We are looking into using PulseAudio sound server in the future (release 9.1.0 or beyond), which has transparency across the network. Csound has an IO module to connect to it, which would allow a simpler migration path to this system.
Some tests have been carried out with Jack as a server and csound as a client. On one terminal, start jack
$jackd -P 99 -d alsa -r 22050
then in a different terminal (or from an activity) run Csound (you will need the latest olpcsound package [1], > 5.08.92.11), using -+rtaudio=jack and -odac:system:playback_
$csound -odac:system:playback_ -m0 -+rtaudio=jack mymusic.csd
it is important that the SR used in Csound agrees with the one in Jack (22050 in this case). If your csound code is not too demanding, you can open another terminal and start another csound process playing something else. Jack mixes the incoming signals. You can also pump audio from one process to another.
Hardware
See Audio hardware
Speaker Capabilities
(most data from the leader of the TamTam project Ethrop who might have more data on the subject)
The speakers in the XO are from and for cellphone speakers. They are optimized for voice, and have less quality frequency response at the low end of the spectrum. The XO speakers have a severely biased frequency response. We have recently performed a thorough analysis of the audio response curve of the machine and there is a spectacular 12dB peak between 3000 and 4500 Hz, this on all models. I suspect these are mobile phone speakers designed for voice clarity. What this means is kids will likely crank up the volume so that they can hear some of the lower frequencies. Since the physical size of the speakers prohibits any frequencies below 350 HZ, as they try to get a decent bandwidth, they will get the "membrane-against-the-casing" distortion (which has the merit of making the kids lower the volume but risks killing the speakers if done routinely).
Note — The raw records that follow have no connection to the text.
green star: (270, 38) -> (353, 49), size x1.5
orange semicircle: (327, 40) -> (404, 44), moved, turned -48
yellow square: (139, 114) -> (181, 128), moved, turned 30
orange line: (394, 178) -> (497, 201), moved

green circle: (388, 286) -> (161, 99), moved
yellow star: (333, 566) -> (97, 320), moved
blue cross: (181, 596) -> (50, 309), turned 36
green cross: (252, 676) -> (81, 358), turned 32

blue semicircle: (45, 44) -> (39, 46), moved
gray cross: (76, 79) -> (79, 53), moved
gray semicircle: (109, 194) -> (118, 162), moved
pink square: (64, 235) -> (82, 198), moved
Someone on the hardware side really should look at the long term prospects for audio hardware failure and see what correction we can bring, by limiting signal output and/or equalising the output of the AD1888 (we dont know what can be done on chip...)
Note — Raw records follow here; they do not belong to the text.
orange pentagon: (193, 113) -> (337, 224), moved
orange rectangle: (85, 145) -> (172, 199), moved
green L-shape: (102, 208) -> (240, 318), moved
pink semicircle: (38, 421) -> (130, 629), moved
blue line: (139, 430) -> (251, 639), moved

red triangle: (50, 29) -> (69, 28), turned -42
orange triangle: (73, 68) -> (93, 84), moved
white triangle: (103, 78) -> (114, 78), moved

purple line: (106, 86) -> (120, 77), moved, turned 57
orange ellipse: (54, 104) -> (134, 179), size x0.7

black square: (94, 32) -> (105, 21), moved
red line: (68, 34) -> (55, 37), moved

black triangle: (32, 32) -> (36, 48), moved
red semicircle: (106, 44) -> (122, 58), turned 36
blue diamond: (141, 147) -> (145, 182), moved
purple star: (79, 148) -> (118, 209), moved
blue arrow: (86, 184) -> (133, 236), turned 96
The speakers start rolling off at about 600 Hz and are virtually worthless below 400 Hz.
The hardware has a one-pole highpass filter at about 400 Hz (I forget the exact frequency but it doesn't matter much) in order to reduce the amount of useless LF energy that is presented to the speakers. The rolloff is only in the speaker path; the headphone path has flat response across the audio band.
In my experience, equalization doesn't improve the sound from the speakers very much. They sound tinny and weak no matter what you do. Taming the big peak in the 4 Khz range is of some value, but most program material has little information in that region, so the perceived improvement is small. Boosting the bass makes things worse - the speakers don't have enough air-moving capacity (cone diameter times linear motion range) to render low frequencies, and sending them more signal just slams the mechanical structure against its physical limits, causing distortion and possible damage.
In listening to podcasts, certainly headphones sound better.
Random bits
DTMF
For your collective interest, the speakers can reproduce DTMF tones reliably provided the levels are set down from maximum.
At lunch today on a B2 with build-debian, the dtmfdial package was used to transmit tones over a ham radio for making an IRLP request. The DTMF tones include 697 Hz for the top row.
Overcoming lack of Tonic
Music activities should thus default to a bassoon.
The odd thing about a bassoon is that the fundamental frequency is nearly absent. The ear-brain system fills in this frequency, making the bassoon sound very low pitched without actually containing much of the very low frequencies.
At the other extreme, a sine wave is worst case. Recorders produce this, and flutes nearly do.